I've found that there are women who, even though they don't necessarily want their ex, also want to think they were soooooo important that he couldn't move on.

I call this the princess imagination syndrome. My ex's first wife was like this....didn't want him but still wanted to be important. Of course his ****ty boundaries didn't help, but I digress.

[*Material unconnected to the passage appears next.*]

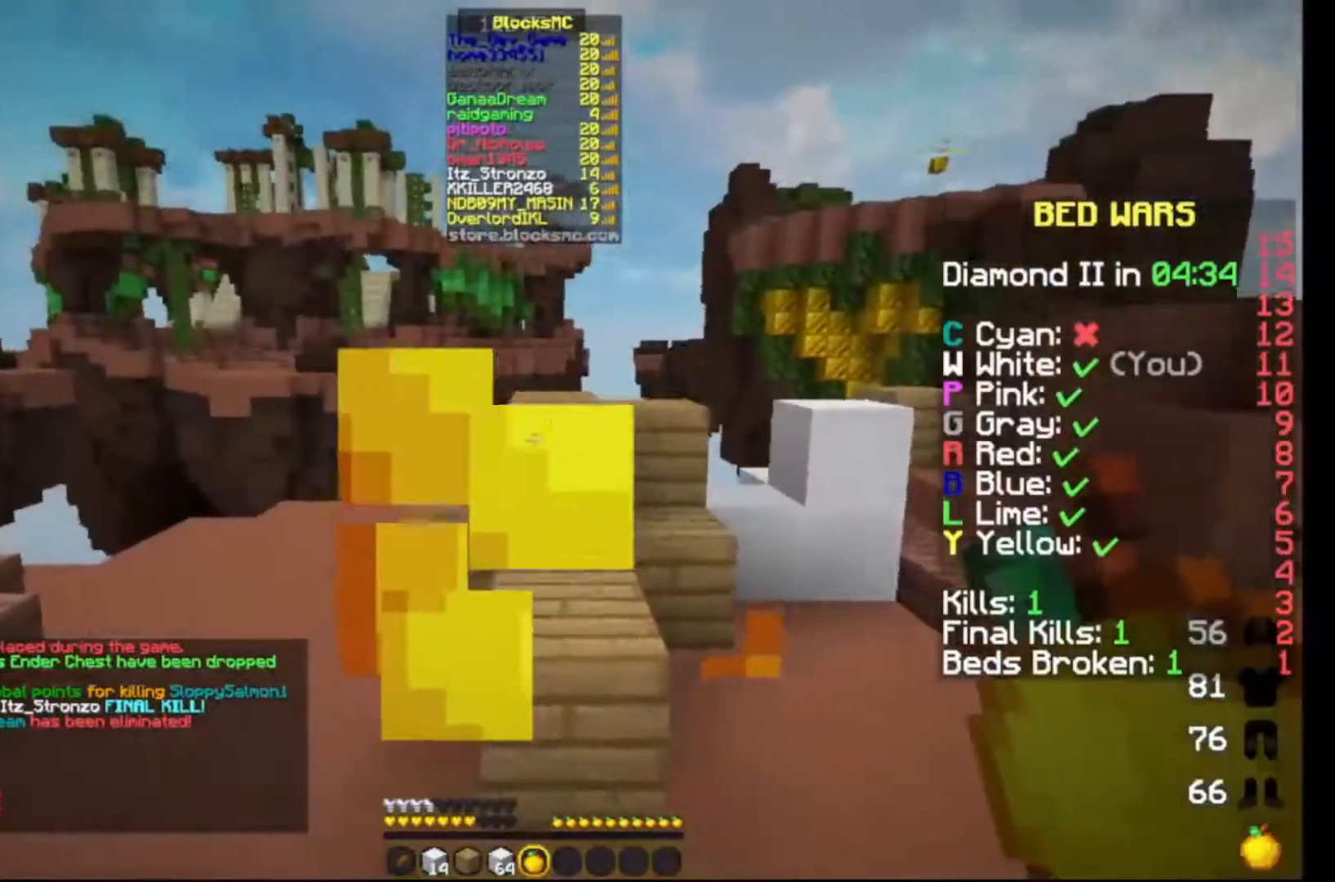
{"keys": ["right", "up"], "events": [[167, "right", "down"]]}
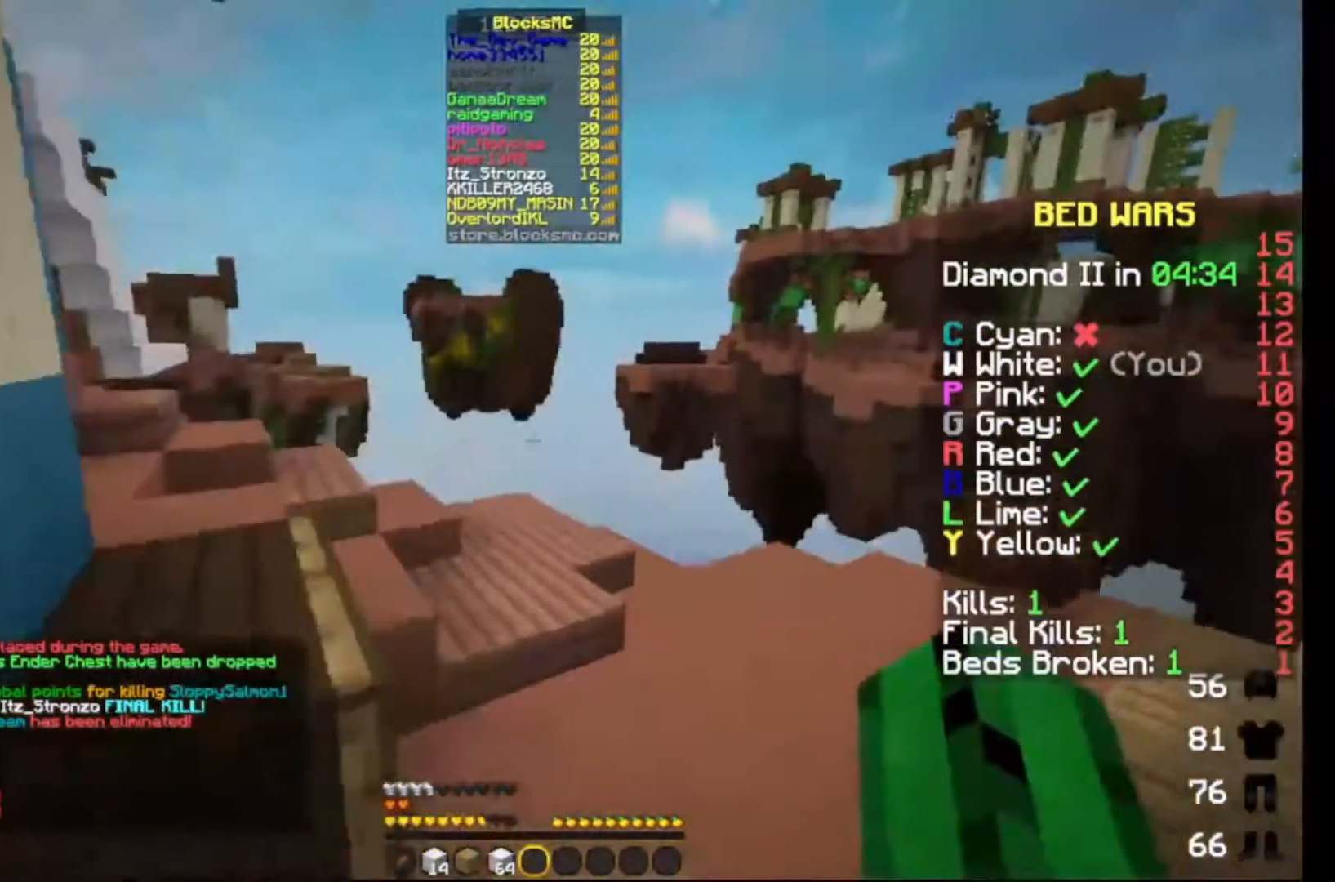
{"keys": ["up"], "events": [[50, "right", "up"]]}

Of course she may just be pissed off that he's not available to be plan B.


----------



## Kamstel2 (Feb 24, 2020)

Hopefully he will have a few good friends at the wedding who are on the lookout for the ex just in case she wants to show up and make one last stand


----------



## Marc878 (Aug 26, 2015)

lifeistooshort said:


> I've found that there are women who, even though they don't necessarily want their ex, also want to think they were soooooo important that he couldn't move on.
> 
> I call this the princess imagination syndrome. My ex's first wife was like this....didn't want him but still wanted to be important. Of course his ****ty boundaries didn't help, but I digress.
> 
> Of course she may just be pissed off that he's not available to be plan B.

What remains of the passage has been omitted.